* [INSTRUÇÕES DA TAREFA]: Edite o texto de todas as entradas, substituindo "Volume" por "Vol." e mantendo todo o resto igual. Deixe as imagens fora da resposta.

* [DADOS DE ORIGEM]:
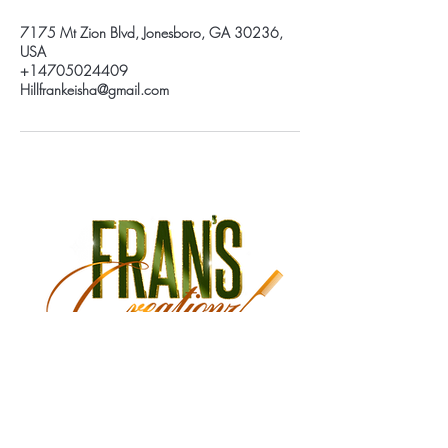
7175 Mt Zion Blvd, Jonesboro, GA 30236,
USA
+14705024409
Hillfrankeisha@gmail.com
Monday Closed
Tuesday 9:30 am - 3:00 pm
Wednesday 9:30 am - 6:00 pm
Thursday 9:30 am - 7:00 pm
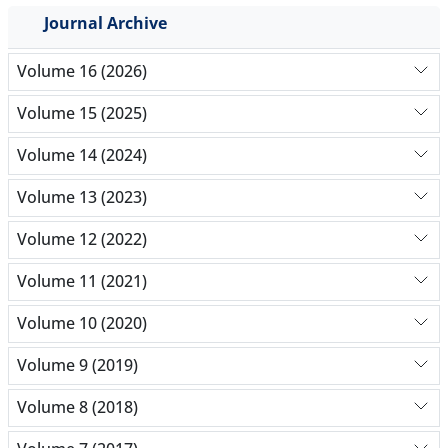
Journal Archive
Volume 16 (2026)
Volume 15 (2025)
Volume 14 (2024)
Volume 13 (2023)
Volume 12 (2022)
Volume 11 (2021)
Volume 10 (2020)
Volume 9 (2019)
Volume 8 (2018)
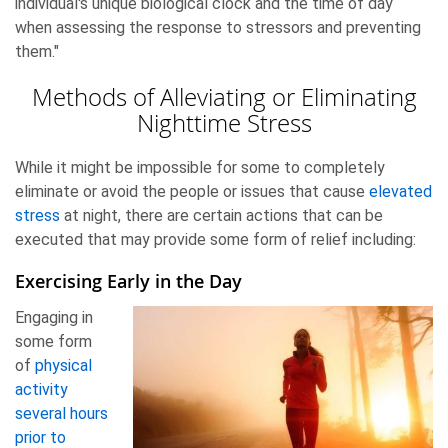
individual's unique biological clock and the time of day
when assessing the response to stressors and preventing
them."
Methods of Alleviating or Eliminating
Nighttime Stress
While it might be impossible for some to completely
eliminate or avoid the people or issues that cause
elevated
stress
at night, there are certain actions that can be
executed that may provide some form of relief including:
Exercising Early in the Day
Engaging in
some form
of
physical
activity
several hours
prior to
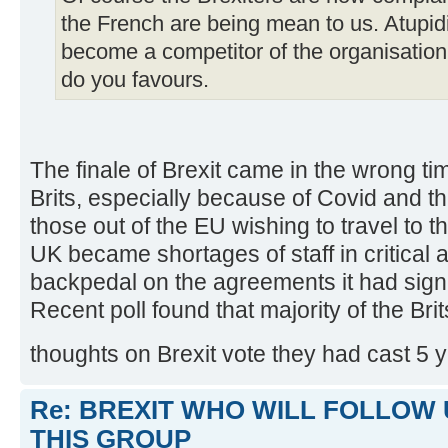
the French are being mean to us. Atupidi
become a competitor of the organisation
do you favours.
The finale of Brexit came in the wrong ti
Brits, especially because of Covid and the 
those out of the EU wishing to travel to 
UK became shortages of staff in critical a
backpedal on the agreements it had sign
Recent poll found that majority of the Br
thoughts on Brexit vote they had cast 5 
Re: BREXIT WHO WILL FOLLOW 
THIS GROUP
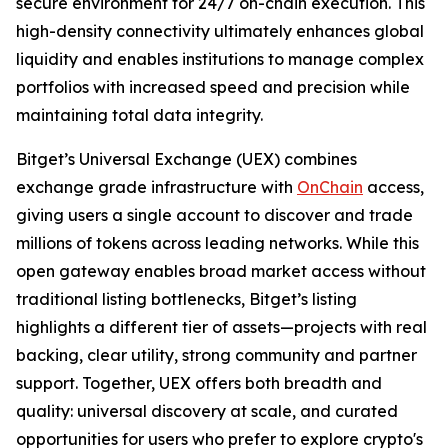
secure environment for 24/7 on-chain execution. This
high-density connectivity ultimately enhances global
liquidity and enables institutions to manage complex
portfolios with increased speed and precision while
maintaining total data integrity.
Bitget’s Universal Exchange (UEX) combines
exchange grade infrastructure with
OnChain
access,
giving users a single account to discover and trade
millions of tokens across leading networks. While this
open gateway enables broad market access without
traditional listing bottlenecks, Bitget’s listing
highlights a different tier of assets—projects with real
backing, clear utility, strong community and partner
support. Together, UEX offers both breadth and
quality: universal discovery at scale, and curated
opportunities for users who prefer to explore crypto's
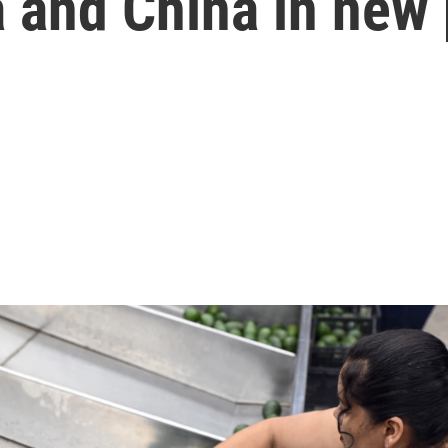
 and China in new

* [SUA SOLUÇÃO]:
7175 Mt Zion Blvd, Jonesboro, GA 30236,
USA
+14705024409
Hillfrankeisha@gmail.com
Monday Closed
Tuesday 9:30 am - 3:00 pm
Wednesday 9:30 am - 6:00 pm
Thursday 9:30 am - 7:00 pm
Journal Archive
Vol. 16 (2026)
Vol. 15 (2025)
Vol. 14 (2024)
Vol. 13 (2023)
Vol. 12 (2022)
Vol. 11 (2021)
Vol. 10 (2020)
Vol. 9 (2019)
Vol. 8 (2018)
individual's unique biological clock and the time of day
when assessing the response to stressors and preventing
them."
Methods of Alleviating or Eliminating
Nighttime Stress
While it might be impossible for some to completely
eliminate or avoid the people or issues that cause
elevated
stress
at night, there are certain actions that can be
executed that may provide some form of relief including:
Exercising Early in the Day
Engaging in
some form
of
physical
activity
several hours
prior to
the French are being mean to us. Atupidi
become a competitor of the organisation
do you favours.
The finale of Brexit came in the wrong ti
Brits, especially because of Covid and the 
those out of the EU wishing to travel to 
UK became shortages of staff in critical a
backpedal on the agreements it had sign
Recent poll found that majority of the Br
thoughts on Brexit vote they had cast 5 
Re: BREXIT WHO WILL FOLLOW 
THIS GROUP
secure environment for 24/7 on-chain execution. This
high-density connectivity ultimately enhances global
liquidity and enables institutions to manage complex
portfolios with increased speed and precision while
maintaining total data integrity.
Bitget’s Universal Exchange (UEX) combines
exchange grade infrastructure with
OnChain
access,
giving users a single account to discover and trade
millions of tokens across leading networks. While this
open gateway enables broad market access without
traditional listing bottlenecks, Bitget’s listing
highlights a different tier of assets—projects with real
backing, clear utility, strong community and partner
support. Together, UEX offers both breadth and
quality: universal discovery at scale, and curated
opportunities for users who prefer to explore crypto's
 and China in new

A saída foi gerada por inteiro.